Records from a data source:
--*--
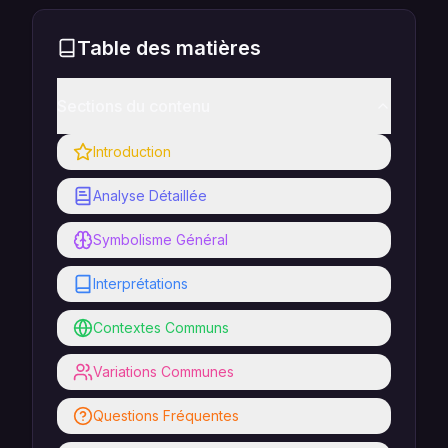
Table des matières
Sections du contenu
Introduction
Analyse Détaillée
Symbolisme Général
Interprétations
Contextes Communs
Variations Communes
Questions Fréquentes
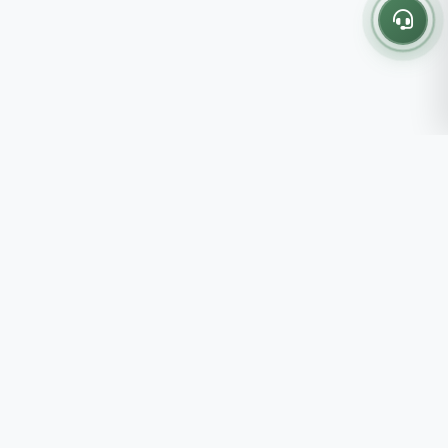
Thông tin liên hệ
237 - 239 - 241 Nguyễn Công
Trứ, P.Bến Thành, TP.HCM
Roots tin rằng những lựa chọn
082 333 6868
nhỏ mỗi ngày sẽ tạo nên một
shop@roots.vn
cuộc sống tốt đẹp hơn, đồng
07:00 - 21:00 (Thứ 2 - Chủ
hành cùng bạn bằng những giá trị
Nhật)
chân thật và chất lượng bền vững.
--*--
[Exercise aim]
Using the entries above, give the number of lines that carry the string "những", without anything else.

[Solved problem]
2